Concurrently with the execution of the Merger Agreement, certain Cempra stockholders, beneficially owning in the aggregate approximately 11.5% of Cempra’s Common Stock, entered into voting and lock-up agreements with Melinta, and certain Melinta stockholders, beneficially owning in the aggregate approximately 91.5% of Melinta’s capital stock, entered into voting and lock-up agreements with Cempra (collectively, the “Voting and Lock-Up Agreements”). Pursuant to the Voting and Lock-Up Agreements, among other things, the stockholders party thereto will vote their shares of Cempra or Melinta, as applicable, in favor of the transactions contemplated by the Merger Agreement, and each such stockholder will be subject to a 180-day lock-up on the sale of shares of capital stock of Cempra, which period shall begin upon the consummation of the Merger.


Item 3.02. Unregistered Sale of Equity Securities.

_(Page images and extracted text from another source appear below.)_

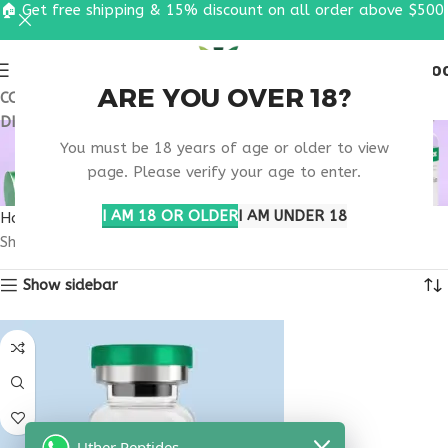
🏠 Get free shipping & 15% discount on all order above $500
0
MENU
$
0.0
ARE YOU OVER 18?
COUPON CODE: UT2026. GET FREE SHIPPING & 15%
DISCOUNT ON ALL ORDER ABOVE $500
MUSCLE RECOVERY
You must be 18 years of age or older to view
BLEND PEPTIDE
page. Please verify your age to enter.
I AM 18 OR OLDER
I AM UNDER 18
Home
Products tagged “muscle recovery blend peptide”
Showing the single result
Show sidebar
Uther Peptides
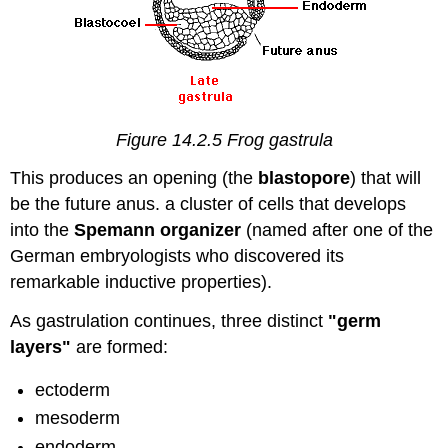
Figure 14.2.5 Frog gastrula
This produces an opening (the
blastopore
) that will
be the future anus. a cluster of cells that develops
into the
Spemann organizer
(named after one of the
German embryologists who discovered its
remarkable inductive properties).
As gastrulation continues, three distinct
"germ
layers"
are formed:
ectoderm
mesoderm
endoderm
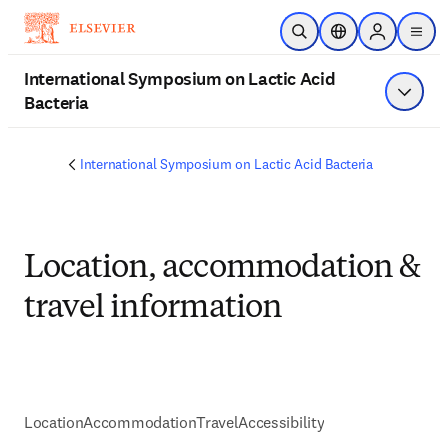
Skip to main content
Open Search
Location Selector
Sign in to p
menu
International Symposium on Lactic Acid
Bacteria
Show 
International Symposium on Lactic Acid Bacteria
Location, accommodation &
travel information
Location
Accommodation
Travel
Accessibility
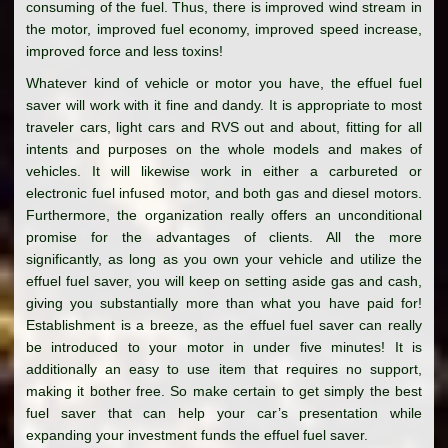
consuming of the fuel. Thus, there is improved wind stream in
the motor, improved fuel economy, improved speed increase,
improved force and less toxins!
Whatever kind of vehicle or motor you have, the effuel fuel
saver will work with it fine and dandy. It is appropriate to most
traveler cars, light cars and RVS out and about, fitting for all
intents and purposes on the whole models and makes of
vehicles. It will likewise work in either a carbureted or
electronic fuel infused motor, and both gas and diesel motors.
Furthermore, the organization really offers an unconditional
promise for the advantages of clients. All the more
significantly, as long as you own your vehicle and utilize the
effuel fuel saver, you will keep on setting aside gas and cash,
giving you substantially more than what you have paid for!
Establishment is a breeze, as the effuel fuel saver can really
be introduced to your motor in under five minutes! It is
additionally an easy to use item that requires no support,
making it bother free. So make certain to get simply the best
fuel saver that can help your car’s presentation while
expanding your investment funds the effuel fuel saver.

The merger consideration to be issued by Cempra to the Melinta stockholders pursuant to the Merger Agreement, as described in Item 1.01 of this report, which description is incorporated by reference into this Item 3.02, will consist of unregistered shares of Cempra Common Stock. Such shares will be issued in a private placement exempt from registration under 4(2) of the Securities Act of 1933, as amended (the “Securities Act”), because the offer and sale of such securities does not involve a “public offering” as defined in Section 4(2) of the Securities Act and other applicable requirements were met.

Item 5.01. Change in Control of Registrant.

The completion of the Merger, which is described in Item 1.01 of this report and which is incorporated by reference into this Item 5.01, is expected to constitute a change in control of Cempra. At the Effective Time, Cempra will change its name to “Melinta Therapeutics, Inc.”

Item 8.01. Other Events.

On August 9, 2017, Cempra issued a press release announcing its entry into the Merger Agreement with Melinta, as described in Item 1.01 of this Current Report on Form 8-K. A copy of this press release is attached hereto as Exhibit 99.1 and is incorporated herein by reference.

Cautionary Note Regarding Forward-Looking Statements

Certain statements in this communication regarding the proposed merger and other contemplated transactions (including statements relating to satisfaction of the conditions to and consummation of the proposed merger, the expected ownership of the combined company and the alternatives to the proposed merger) constitute “forward-looking statements” within the meaning of Section 27A of the Securities Act and Section 21E of the Securities Exchange Act and are usually identified by the use of words such as “anticipates,” “believes,” “estimates,” “expects,” “intends,” “may,” “plans,” “projects,” “seeks,” “should,” “will,” and variations of such words or similar expressions. We intend these forward-looking statements to be covered by the safe harbor provisions for forward-looking statements contained in Section 27A of the Securities Act and Section 21E of the Securities Exchange Act and are making this statement for purposes of complying with those safe harbor provisions. These forward-looking statements reflect our current views about our plans, intentions, expectations, strategies and prospects, which are based on the information currently available to us and on assumptions we have made. Although we believe that our plans, intentions, expectations, strategies and prospects as reflected in or suggested by those forward-looking statements are reasonable, we can give no assurance that the plans, intentions, expectations or strategies will be attained or achieved. Furthermore, actual results may differ materially from those described in the forward-looking statements and will be affected by a variety of risks and factors that are beyond our control.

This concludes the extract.